- Task statement: List every specific bicycle model that the forum thread about the Six13 names.
* START Document *
# Problems With Six13?



## mhcarlos (May 21, 2008)

Hi,

I was planning to get a Six13 5 (or 3) but a friend of mine tried to dissuade me. He told me about problems with the connection between the aluminum and carbon connections getting loose.

Upon my friend's suggestion, I tried the Scott CR1. I also got to try a Cervelo Soloist Team. I actually liked the Cervelo more. But now I'm still wondering if I should still stick to the six13, as I've tested it 3 times (albeit on just rides around the block or a small park) and it felt the most natural of the bikes I've tried. (The Cervelo's comes in second place.)

The bike shop sales guy seemed to be biased to the Cervelo. He said he raced on six13's but he told me the same problem that happens around the alu-carbon point of connection...


----------



## Hokiesean24 (Jun 21, 2008)

Mine is brand new, with only 15 miles or so on it, so I hope this isnt true. I haven't heard anything about it before. So far, I love mine!!!!

Although, I did just realize that my Six13 5 calls for Shimano wheels, I am 99% sure I have Mavics though. I will have to determine which ones, I hope its an upgrade!!! Being a newb, I would have NO idea!


----------



## mhcarlos (May 21, 2008)

Hokiesean24 said:


> Although, I did just realize that my Six13 5 calls for Shimano wheels, I am 99% sure I have Mavics though. I will have to determine which ones, I hope its an upgrade!!! Being a newb, I would have NO idea!


I've heard that the Mavics (Aksiums, right?) are roughly equivalent to the Shimanos. Actually, the Aksiums are spec'd on the higher model, so maybe you're in better shape. But I've only read forums and reviews and I'm a newbie like you...


----------



## Hokiesean24 (Jun 21, 2008)

Haha, thanks! I looked at the same, I see the Mavics are on the Six13 3 and Six13 1. Aksiums and Kyriums (sp?). I will have to look and see which ones I got...
* END Document *
* START Entries shown *
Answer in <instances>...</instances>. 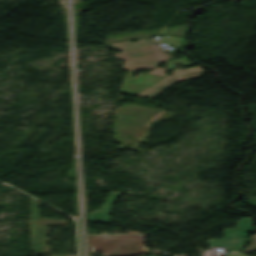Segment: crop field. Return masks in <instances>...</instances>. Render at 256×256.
* END Entries shown *
* START Entries shown *
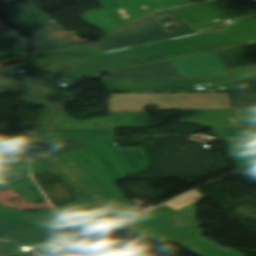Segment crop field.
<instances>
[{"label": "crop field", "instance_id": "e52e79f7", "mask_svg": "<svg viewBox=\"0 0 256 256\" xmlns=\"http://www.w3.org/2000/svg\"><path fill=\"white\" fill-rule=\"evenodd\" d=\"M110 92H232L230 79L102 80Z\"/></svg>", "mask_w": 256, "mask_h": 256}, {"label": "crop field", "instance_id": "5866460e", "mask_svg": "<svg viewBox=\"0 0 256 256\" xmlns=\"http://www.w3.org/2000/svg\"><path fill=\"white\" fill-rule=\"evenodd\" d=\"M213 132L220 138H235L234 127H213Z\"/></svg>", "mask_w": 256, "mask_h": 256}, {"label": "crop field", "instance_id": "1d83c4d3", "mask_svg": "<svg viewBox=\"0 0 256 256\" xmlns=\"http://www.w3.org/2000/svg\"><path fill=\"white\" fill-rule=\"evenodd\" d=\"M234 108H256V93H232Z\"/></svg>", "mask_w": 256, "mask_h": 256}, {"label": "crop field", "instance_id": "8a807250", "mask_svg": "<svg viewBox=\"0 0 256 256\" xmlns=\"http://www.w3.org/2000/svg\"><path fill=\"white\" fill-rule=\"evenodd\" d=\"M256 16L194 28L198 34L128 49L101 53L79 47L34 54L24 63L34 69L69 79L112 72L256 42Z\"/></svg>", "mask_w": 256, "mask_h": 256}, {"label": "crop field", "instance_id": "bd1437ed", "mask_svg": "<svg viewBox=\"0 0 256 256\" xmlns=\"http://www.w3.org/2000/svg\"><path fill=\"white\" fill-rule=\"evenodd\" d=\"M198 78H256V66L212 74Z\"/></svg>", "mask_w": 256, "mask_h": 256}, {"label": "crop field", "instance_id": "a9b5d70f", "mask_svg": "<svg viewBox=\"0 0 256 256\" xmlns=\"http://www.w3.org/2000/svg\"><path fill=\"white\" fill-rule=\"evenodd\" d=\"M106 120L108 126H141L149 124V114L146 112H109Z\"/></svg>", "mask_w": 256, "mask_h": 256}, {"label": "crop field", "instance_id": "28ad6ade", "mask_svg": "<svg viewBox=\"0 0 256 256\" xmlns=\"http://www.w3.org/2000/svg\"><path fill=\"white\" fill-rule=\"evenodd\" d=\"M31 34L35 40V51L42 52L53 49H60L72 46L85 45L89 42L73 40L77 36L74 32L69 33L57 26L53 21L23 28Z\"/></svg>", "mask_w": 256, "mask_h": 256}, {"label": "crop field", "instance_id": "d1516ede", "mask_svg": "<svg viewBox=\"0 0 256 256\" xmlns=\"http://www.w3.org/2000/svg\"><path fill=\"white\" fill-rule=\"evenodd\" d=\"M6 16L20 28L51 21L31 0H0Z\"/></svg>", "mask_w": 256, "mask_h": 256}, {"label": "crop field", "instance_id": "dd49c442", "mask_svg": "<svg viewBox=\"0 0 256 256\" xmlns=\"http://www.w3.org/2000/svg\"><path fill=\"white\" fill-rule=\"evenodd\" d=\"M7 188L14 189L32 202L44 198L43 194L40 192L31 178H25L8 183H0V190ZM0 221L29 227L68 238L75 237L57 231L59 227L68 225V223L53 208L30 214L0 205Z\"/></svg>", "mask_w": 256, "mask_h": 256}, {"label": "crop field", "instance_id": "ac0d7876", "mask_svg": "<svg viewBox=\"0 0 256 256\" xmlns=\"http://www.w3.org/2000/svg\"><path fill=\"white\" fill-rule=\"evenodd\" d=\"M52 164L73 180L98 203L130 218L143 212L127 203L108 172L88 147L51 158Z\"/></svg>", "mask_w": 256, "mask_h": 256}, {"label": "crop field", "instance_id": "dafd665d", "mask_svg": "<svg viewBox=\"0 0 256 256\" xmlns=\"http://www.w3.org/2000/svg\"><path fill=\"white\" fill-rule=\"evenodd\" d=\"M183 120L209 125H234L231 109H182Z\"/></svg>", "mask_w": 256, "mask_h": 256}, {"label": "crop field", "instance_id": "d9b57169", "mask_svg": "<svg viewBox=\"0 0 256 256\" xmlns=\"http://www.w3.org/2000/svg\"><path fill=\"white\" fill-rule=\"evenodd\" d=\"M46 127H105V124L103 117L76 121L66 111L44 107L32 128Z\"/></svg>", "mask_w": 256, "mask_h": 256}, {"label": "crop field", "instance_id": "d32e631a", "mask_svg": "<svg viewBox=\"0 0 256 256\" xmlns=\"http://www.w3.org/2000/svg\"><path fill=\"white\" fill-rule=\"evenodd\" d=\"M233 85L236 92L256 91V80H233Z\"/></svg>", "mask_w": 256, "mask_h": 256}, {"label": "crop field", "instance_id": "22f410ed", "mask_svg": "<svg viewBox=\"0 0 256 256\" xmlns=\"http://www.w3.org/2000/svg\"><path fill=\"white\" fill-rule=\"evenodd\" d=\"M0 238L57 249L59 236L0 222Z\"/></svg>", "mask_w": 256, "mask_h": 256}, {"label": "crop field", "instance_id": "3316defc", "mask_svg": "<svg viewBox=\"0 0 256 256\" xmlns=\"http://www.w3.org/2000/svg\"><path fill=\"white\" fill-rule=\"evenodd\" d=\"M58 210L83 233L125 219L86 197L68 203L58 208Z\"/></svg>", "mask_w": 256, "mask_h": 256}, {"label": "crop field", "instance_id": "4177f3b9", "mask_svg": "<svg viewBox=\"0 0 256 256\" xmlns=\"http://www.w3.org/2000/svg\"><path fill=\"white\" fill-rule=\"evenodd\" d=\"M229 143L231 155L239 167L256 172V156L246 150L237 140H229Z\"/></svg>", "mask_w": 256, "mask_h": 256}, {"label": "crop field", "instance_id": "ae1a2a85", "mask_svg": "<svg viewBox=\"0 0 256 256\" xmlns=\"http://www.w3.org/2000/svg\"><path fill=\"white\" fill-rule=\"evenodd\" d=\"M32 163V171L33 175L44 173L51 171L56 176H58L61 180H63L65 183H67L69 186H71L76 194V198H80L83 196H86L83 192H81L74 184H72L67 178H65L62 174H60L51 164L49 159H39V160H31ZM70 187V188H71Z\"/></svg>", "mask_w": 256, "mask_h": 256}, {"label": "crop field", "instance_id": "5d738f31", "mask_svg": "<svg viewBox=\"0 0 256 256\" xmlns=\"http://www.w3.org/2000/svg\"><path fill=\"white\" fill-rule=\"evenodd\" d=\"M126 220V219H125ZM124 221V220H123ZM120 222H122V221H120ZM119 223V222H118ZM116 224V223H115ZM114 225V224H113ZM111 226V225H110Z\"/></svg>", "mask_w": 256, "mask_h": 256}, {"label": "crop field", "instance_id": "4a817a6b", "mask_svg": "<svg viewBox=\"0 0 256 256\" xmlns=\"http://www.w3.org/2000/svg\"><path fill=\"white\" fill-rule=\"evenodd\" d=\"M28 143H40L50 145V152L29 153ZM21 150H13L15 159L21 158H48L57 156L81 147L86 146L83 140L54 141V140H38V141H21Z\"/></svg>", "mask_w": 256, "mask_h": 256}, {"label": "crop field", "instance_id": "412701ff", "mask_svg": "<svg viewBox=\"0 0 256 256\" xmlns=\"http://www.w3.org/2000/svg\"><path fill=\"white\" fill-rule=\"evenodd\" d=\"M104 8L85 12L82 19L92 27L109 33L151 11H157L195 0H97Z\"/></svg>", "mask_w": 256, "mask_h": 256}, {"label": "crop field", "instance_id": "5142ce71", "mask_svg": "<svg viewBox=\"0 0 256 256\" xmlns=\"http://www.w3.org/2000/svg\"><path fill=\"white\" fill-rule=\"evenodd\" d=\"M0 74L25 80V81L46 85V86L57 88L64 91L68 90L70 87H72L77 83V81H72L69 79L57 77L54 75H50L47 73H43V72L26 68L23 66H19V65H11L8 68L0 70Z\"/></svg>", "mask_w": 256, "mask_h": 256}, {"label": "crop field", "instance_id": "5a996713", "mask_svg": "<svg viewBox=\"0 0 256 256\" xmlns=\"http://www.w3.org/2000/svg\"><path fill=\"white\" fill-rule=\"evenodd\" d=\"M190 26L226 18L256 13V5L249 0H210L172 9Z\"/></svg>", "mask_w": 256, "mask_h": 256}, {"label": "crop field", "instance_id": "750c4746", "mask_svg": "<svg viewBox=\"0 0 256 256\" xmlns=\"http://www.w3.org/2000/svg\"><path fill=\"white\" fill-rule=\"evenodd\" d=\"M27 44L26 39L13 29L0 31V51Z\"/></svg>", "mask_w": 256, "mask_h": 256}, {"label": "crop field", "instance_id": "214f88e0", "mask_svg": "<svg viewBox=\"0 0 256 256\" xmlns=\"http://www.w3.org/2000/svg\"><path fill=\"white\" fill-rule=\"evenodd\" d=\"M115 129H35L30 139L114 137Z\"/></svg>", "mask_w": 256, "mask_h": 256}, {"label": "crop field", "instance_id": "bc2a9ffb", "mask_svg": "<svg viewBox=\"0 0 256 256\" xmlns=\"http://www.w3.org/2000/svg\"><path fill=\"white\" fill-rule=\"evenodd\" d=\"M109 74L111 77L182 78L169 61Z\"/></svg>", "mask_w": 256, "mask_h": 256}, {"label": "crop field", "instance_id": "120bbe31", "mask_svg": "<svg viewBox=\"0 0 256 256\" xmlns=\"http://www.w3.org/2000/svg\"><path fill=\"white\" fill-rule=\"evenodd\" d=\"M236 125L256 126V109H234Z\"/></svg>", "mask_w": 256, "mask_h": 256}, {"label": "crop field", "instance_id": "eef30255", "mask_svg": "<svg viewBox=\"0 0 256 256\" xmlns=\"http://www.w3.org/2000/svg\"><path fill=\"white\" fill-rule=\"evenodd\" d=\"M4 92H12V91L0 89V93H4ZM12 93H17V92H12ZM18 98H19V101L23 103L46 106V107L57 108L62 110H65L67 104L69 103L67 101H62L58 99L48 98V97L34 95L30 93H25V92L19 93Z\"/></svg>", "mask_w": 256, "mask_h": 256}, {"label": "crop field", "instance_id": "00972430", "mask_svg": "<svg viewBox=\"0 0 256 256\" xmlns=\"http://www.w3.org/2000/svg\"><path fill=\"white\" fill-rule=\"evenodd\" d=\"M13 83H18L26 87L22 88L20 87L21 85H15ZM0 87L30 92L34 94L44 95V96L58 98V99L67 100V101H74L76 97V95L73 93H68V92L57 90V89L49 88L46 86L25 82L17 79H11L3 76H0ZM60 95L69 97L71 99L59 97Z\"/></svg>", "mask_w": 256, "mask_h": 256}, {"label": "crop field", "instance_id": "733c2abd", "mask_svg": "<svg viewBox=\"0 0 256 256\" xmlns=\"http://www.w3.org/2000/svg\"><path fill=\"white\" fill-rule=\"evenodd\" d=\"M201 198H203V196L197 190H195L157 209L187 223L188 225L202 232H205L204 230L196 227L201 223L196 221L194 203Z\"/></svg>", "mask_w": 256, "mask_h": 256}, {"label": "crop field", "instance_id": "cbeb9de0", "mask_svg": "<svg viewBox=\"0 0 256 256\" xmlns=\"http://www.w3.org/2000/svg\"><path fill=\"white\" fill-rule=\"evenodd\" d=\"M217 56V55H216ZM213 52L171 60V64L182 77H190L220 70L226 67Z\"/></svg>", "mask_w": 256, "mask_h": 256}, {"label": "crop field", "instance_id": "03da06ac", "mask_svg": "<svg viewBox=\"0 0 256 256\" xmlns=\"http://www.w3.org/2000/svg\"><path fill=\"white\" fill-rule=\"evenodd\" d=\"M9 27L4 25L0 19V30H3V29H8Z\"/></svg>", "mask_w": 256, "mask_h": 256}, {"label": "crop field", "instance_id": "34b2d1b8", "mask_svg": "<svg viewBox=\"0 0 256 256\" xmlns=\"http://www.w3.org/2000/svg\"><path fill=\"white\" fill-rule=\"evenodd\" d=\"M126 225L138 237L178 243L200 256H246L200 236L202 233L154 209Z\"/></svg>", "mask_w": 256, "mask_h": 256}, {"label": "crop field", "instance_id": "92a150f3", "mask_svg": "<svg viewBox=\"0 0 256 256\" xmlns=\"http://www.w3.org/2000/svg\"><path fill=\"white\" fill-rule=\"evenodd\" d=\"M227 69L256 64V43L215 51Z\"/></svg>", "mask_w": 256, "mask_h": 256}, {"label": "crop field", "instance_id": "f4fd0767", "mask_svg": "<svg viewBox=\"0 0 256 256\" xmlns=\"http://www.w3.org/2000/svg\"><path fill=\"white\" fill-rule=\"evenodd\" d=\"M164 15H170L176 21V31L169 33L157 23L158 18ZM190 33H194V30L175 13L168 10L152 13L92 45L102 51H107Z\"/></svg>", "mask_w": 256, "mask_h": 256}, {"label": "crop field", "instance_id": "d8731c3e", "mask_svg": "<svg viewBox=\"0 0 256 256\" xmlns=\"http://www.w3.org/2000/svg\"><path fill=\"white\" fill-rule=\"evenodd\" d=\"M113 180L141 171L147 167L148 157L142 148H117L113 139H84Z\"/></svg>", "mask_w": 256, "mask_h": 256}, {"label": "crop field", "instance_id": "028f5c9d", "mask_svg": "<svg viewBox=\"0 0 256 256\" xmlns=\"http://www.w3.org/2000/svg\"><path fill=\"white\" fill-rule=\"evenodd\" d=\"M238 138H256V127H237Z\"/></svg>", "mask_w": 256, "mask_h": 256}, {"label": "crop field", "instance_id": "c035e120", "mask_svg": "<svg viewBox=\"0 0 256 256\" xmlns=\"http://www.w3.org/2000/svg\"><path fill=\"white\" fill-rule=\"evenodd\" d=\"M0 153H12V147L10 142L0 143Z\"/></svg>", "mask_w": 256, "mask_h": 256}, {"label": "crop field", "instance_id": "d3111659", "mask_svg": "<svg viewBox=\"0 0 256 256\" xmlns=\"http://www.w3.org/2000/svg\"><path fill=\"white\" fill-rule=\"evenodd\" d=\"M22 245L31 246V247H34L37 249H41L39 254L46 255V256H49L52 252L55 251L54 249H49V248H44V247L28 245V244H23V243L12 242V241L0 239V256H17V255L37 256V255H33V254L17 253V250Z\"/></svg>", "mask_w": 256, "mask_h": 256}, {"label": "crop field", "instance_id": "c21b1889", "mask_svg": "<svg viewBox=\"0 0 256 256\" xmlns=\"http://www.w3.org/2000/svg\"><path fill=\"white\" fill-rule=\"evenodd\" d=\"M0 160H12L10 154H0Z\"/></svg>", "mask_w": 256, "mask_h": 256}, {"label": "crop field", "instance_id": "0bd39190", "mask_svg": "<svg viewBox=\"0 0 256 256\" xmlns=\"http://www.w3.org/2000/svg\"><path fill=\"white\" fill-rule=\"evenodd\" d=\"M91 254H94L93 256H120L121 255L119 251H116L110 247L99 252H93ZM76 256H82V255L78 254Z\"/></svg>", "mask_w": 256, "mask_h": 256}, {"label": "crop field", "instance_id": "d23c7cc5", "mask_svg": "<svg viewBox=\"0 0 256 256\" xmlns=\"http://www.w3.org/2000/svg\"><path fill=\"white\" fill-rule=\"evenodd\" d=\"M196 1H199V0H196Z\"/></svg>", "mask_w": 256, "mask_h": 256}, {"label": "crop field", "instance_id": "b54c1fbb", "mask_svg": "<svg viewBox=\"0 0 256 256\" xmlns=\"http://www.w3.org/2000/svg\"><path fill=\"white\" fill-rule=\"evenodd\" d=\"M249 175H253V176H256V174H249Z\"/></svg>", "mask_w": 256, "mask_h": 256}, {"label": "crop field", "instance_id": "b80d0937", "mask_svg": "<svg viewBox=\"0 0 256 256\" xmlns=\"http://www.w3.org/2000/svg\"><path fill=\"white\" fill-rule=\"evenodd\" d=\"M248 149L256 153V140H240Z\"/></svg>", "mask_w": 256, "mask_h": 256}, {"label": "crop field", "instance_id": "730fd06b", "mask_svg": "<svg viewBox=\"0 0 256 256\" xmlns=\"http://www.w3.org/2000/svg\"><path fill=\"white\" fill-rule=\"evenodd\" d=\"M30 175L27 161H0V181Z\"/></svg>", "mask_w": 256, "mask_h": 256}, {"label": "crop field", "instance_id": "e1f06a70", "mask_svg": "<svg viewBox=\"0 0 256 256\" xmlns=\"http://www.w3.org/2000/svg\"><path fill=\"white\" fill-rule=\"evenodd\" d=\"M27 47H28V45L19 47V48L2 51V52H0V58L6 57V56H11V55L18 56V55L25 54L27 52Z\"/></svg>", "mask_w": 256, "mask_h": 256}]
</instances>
* END Entries shown *
- Exercise answer:
- Six13 5
- Six13 3
- Six13 1
- Scott CR1
- Cervelo Soloist Team